Probability Angels by Joseph Devon – Impossible to Put Down!

In my experience, it’s rare that a novel transcends words on an otherwise blank page and becomes art. Probability Angels by Joseph Devon is such a book. The story itself is brilliant, about Matthew Huntington, a probability angel in training, and his experiences at slowly and painfully breaking away from all the emotional links he once had with other living people. His conscious choices to make these breaks, especially from his wife and daughter, are heartrending. The insights the author has into human nature reminded me somewhat of the works of C.S. Lewis, as profound but more down-to-earth and profane at times. It’s a novel that I believe rises easily to the level of some of the best classics of literature ever written. This is no hyperbole on my part; and, on top of everything else, it’s a self published book. I wish it the success (except more so) of another famous self published book, Walt Whitman’s “Leaves of Grass.”

Much of the first part of the novel focuses on the probability angel Epp (Epictetus) and his latest trainee, a Matthew Huntington. The trainees or newbies are called “testers,” and, at first blush, seem more like devils, in that their job is to test people and push them to their limits, to see if the people will make the moral choice or succumb to temptation. But, the only way for people to grow is to be faced with tough choices, and to chose not always what might be the most comfortable or expedient choice. Sometimes the choices that cause us the most pain are the better ones in the long run.

Don’t get the idea that Probability Angels is preachy, though, or that the author is stuffy or always tries to take the moral high ground. Rather, there are some very humorous parts in the book, the characters – including the angels – often use swear words, and sometimes drink beer – and, for everyone out there who loves ’em a good book about zombies, there are zombies aplenty in Probability Angels.
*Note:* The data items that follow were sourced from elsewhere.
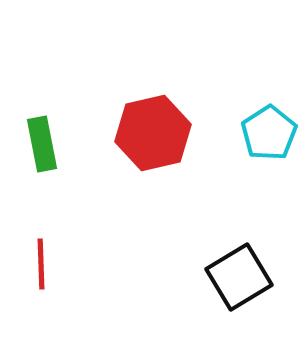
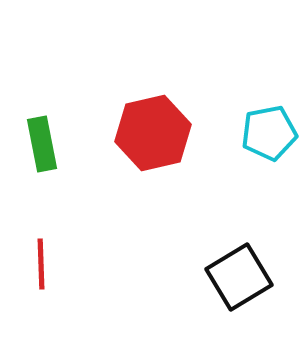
cyan pentagon: rotated 22 degrees clockwise
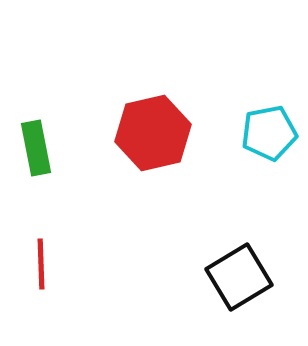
green rectangle: moved 6 px left, 4 px down
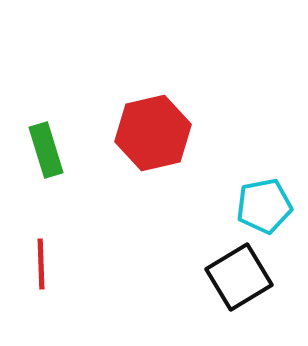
cyan pentagon: moved 5 px left, 73 px down
green rectangle: moved 10 px right, 2 px down; rotated 6 degrees counterclockwise
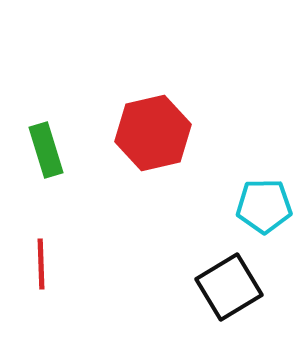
cyan pentagon: rotated 10 degrees clockwise
black square: moved 10 px left, 10 px down
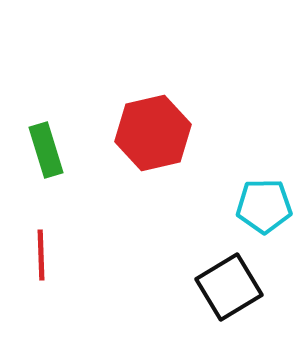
red line: moved 9 px up
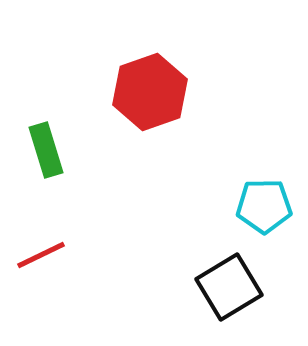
red hexagon: moved 3 px left, 41 px up; rotated 6 degrees counterclockwise
red line: rotated 66 degrees clockwise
Some angels who believe that Epp, the Greek ex-slave probability angel whose life ended before Christ’s began, has been a powerful force long enough, and that he and his supporters should be overthrown. They lure other probability angels to graveyards, subdue them, and feed them to zombies, who – in turn – become stronger, heal most of their defects and deformities, and become ruthless stalkers of probability angels while masquerading as them. Epp, Matthew, Kyo (a Japanese Ronin), and other probability angels need to find a way to stop the opposition -led by the probability angel Gregor (who “pushed” Bram Stoker to write Dracula, and who resembles Stoker’s description of Dracula) and his followers, like Hector and Nyx, from destroying them.

It’s true that zombies have not traditionally been a subject of works of highbrow literature, but with the popularity of books like Pride & Prejudice and Zombies, the entertaining tongue-in- cheek retelling of one of Jane Austen’s most famous novels, who knows what might be next – perhaps Moby Dick and the Great White Zombie, or Zorba the Zombie, or a remake of the Dr. Seuss childrens’ classic, Green Eggs, Ham, & Zombies.
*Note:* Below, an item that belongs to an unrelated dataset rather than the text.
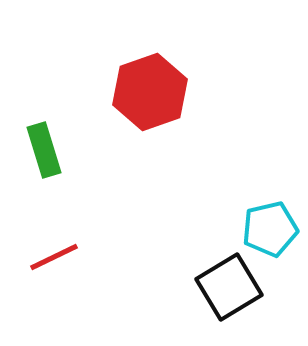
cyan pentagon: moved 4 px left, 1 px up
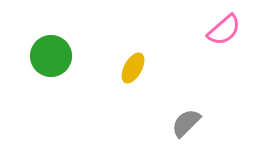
Joseph Devon has invested a lot of time, philosophical thinking, and effort into this book, and it shows. I would say he has put some of his soul into writing Probability Angels, and that it transcends the printed page and, at its best, enters into the world of Art, like the best paintings and sculptures do. Besides the humorous moments, and the tendency of Epp and the other probability angels of calling humans “meat bags,” there are ones of intense sadness, like when Matthew is faced with the choice between life for himself, or life for his pregnant wife, and he chooses life for his wife.

Another example is when he is given the choice of following his daughter around as an angel, being with her without her ever knowing it, not being able to help when she might need it, or to cut all ties with her and his wife and to push other people to greatness, like Shakespeare was pushed, as Epp tells him: “The upside is that you can be greatness itself. You could be Shakespeare’s broken heart, Beethoven’s deaf ears, Van Gogh’s madness. You could be Kellar’s scarlet fever, Roebling’s crushed left foot, the color of Dr. King’s skin. You could be the entry for light to pass into the soul. You could be the reason the everything worth doing on this rock ever gets done.”

Reading writing as good as this made me feel, as I was reading, that if probability angels actually exist, one of them must have pushed and touched Joseph Devon’s soul, as well. He is one of the most talented and interesting authors around, and deserves to gain a larger reading audience for his work. I would highly recommend Probability Angels to everyone.